In all the extracted data entries below, replace "pulnoci" with "půlnoci" and copy out every other line unchanged. Leave the pictures out of your answer.

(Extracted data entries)
== Segment start ==

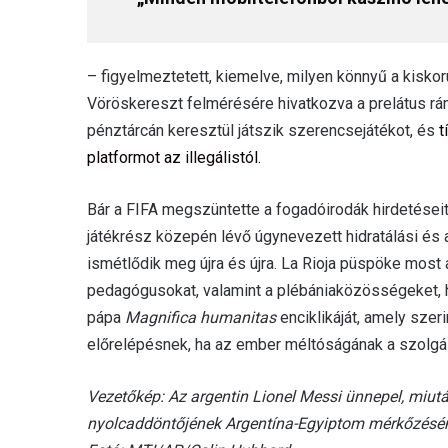
– figyelmeztetett, kiemelve, milyen könnyű a kisko
Vöröskereszt felmérésére hivatkozva a prelátus rámu
pénztárcán keresztül játszik szerencsejátékot, és
t
platformot az illegálistól.
Bár a FIFA megszüntette a fogadóirodák hirdetései
játékrész közepén lévő úgynevezett hidratálási és a
ismétlődik meg újra és újra. La Rioja püspöke most a
pedagógusokat, valamint a plébániaközösségeket, h
pápa
Magnifica humanitas
enciklikáját, amely szeri
előrelépésnek, ha az ember méltóságának a szolgála
Vezetőkép: Az argentin Lionel Messi ünnepel, miutá
nyolcaddöntőjének Argentína-Egyiptom mérkőzésén 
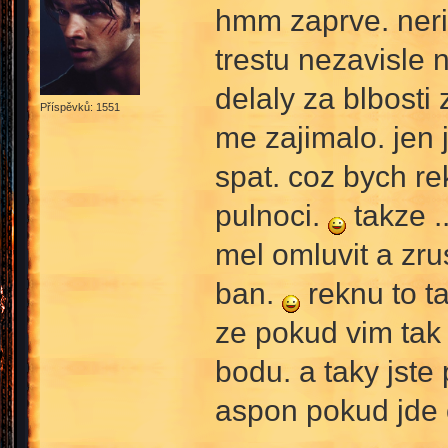
hmm zaprve. nerik
trestu nezavisle 
delaly za blbosti 
Příspěvků: 1551
me zajimalo. jen 
spat. coz bych re
pulnoci.
takze .
mel omluvit a zru
ban.
reknu to ta
ze pokud vim tak 
bodu. a taky jste
aspon pokud jde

== Segment end ==

• Exercise output:
– figyelmeztetett, kiemelve, milyen könnyű a kisko
Vöröskereszt felmérésére hivatkozva a prelátus rámu
pénztárcán keresztül játszik szerencsejátékot, és
t
platformot az illegálistól.
Bár a FIFA megszüntette a fogadóirodák hirdetései
játékrész közepén lévő úgynevezett hidratálási és a
ismétlődik meg újra és újra. La Rioja püspöke most a
pedagógusokat, valamint a plébániaközösségeket, h
pápa
Magnifica humanitas
enciklikáját, amely szeri
előrelépésnek, ha az ember méltóságának a szolgála
Vezetőkép: Az argentin Lionel Messi ünnepel, miutá
nyolcaddöntőjének Argentína-Egyiptom mérkőzésén 
hmm zaprve. nerik
trestu nezavisle 
delaly za blbosti 
Příspěvků: 1551
me zajimalo. jen 
spat. coz bych re
půlnoci.
takze .
mel omluvit a zru
ban.
reknu to ta
ze pokud vim tak 
bodu. a taky jste
aspon pokud jde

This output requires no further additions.